= Hryggjarstykki =

Hryggjarstykki (Mid 12th c. Old Norse: /non/; /is/) is a lost kings' saga written in Old Norse in the mid-twelfth century and dealing with near-contemporary events. The author was Eiríkr Oddsson, an Icelander about whom little is known. The work is cited by Snorri Sturluson in Heimskringla, where its reliability is emphasized.

Eirík wrote the book which is called Hryggjarstykki. In that book we are told about Harald Gilli and his two sons; also of Magnús the Blind and of Sigurd Slembe, down to their death. Eirík was a man of good understanding and had at that time been long in Norway. Some of his account he wrote according to what he was told by Hákon Maw, a landed-man under the two sons of Harald. Hákon and his sons took part in all these fights and counsels. Eirík mentions still other men who told him about these events, men who were both of good understanding and reliable. They were close by, so that they heard or saw what was happening.
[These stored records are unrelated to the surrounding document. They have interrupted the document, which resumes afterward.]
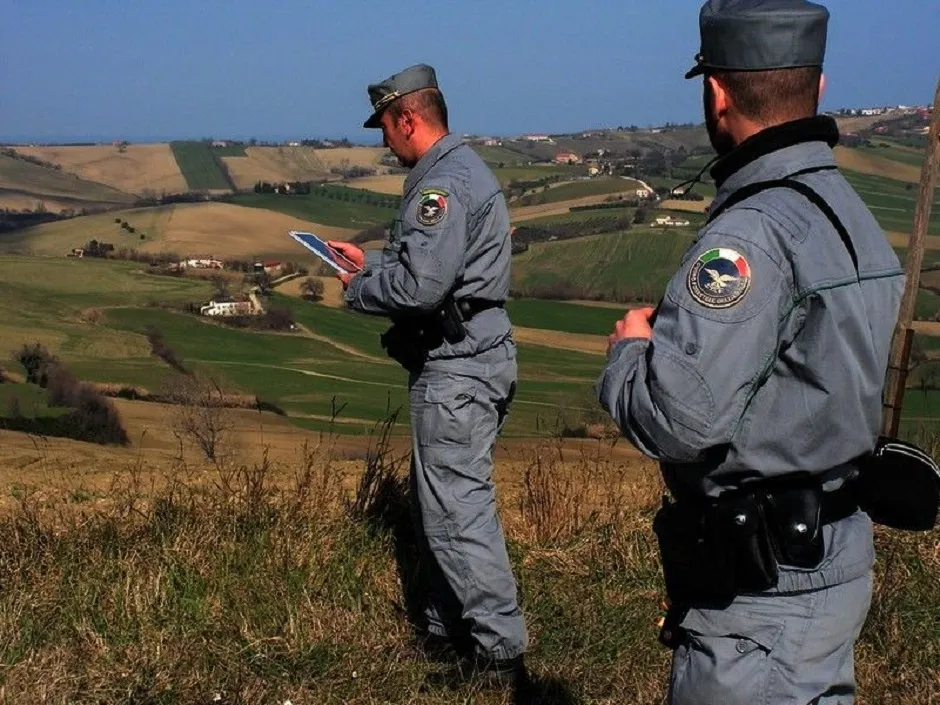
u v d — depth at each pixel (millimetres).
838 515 1994
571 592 3971
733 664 1965
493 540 3377
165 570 3674
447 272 3213
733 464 1933
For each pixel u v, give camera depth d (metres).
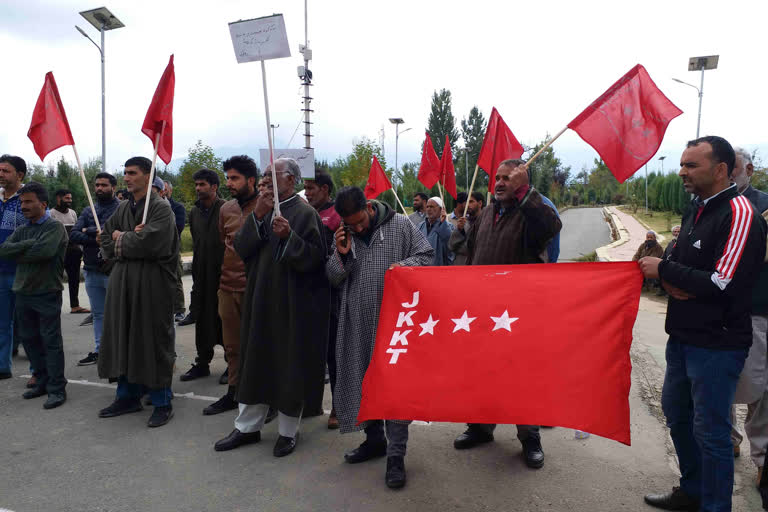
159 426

But some things he wrote according to what he himself heard or saw.

Eiríkr's account is also cited in Morkinskinna in a similar manner.

Now the story turns to the sons of King Haraldr, Ingi and Sigurðr, according to the account of the wise and discriminating man Eiríkr Oddsson. The tale is mostly from the report of the district chieftain Hákon magi, who presided and told of these events when they were first written down. He himself and his sons participated in these expeditions and most of the battles. He knew the men who are named here. He who wrote the story also named several truthful men as sources for the account.
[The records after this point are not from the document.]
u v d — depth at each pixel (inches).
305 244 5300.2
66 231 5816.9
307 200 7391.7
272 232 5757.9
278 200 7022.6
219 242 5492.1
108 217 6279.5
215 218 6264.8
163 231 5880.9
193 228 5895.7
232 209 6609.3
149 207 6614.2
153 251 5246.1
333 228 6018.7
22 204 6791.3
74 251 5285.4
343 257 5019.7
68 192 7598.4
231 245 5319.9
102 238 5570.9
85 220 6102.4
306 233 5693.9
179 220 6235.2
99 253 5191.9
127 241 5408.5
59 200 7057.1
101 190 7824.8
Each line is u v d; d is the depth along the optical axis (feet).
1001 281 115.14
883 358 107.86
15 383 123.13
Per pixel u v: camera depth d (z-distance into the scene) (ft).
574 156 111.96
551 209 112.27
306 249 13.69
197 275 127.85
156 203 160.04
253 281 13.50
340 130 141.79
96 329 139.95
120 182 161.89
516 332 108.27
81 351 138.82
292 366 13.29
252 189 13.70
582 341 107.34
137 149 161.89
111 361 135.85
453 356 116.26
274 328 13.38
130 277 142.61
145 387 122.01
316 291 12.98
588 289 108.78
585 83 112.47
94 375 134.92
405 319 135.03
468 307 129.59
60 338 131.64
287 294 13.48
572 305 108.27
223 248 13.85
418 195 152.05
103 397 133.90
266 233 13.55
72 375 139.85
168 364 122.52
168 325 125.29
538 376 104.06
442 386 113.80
The author of Fagrskinna also made use of Hryggjarstykki though he did not explicitly cite it. It has been suggested that Morkinskinna, Heimskringla and Fagrskinna made use of three different versions of Eiríkr's work.
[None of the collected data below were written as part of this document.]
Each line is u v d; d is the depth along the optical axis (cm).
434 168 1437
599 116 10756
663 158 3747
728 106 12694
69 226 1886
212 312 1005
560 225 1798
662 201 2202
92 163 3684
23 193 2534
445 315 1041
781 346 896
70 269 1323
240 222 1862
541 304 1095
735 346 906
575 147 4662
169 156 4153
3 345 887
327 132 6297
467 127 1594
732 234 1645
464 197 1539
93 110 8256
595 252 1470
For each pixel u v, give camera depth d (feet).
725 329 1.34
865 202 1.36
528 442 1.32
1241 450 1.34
Unlike most of the later kings' sagas Hryggjarstykki may have been an exclusively prose work, though it seems to have made some use of skaldic poetry. Earlier scholars believed the work had covered a substantial part of the 12th century, starting in the 1130s and going up to the 1160s or 1170s but more recent analysis indicates that Hryggjarstykki may only have covered the years 1136-1139. Its time of composition would then be around 1150, possibly making it the earliest saga.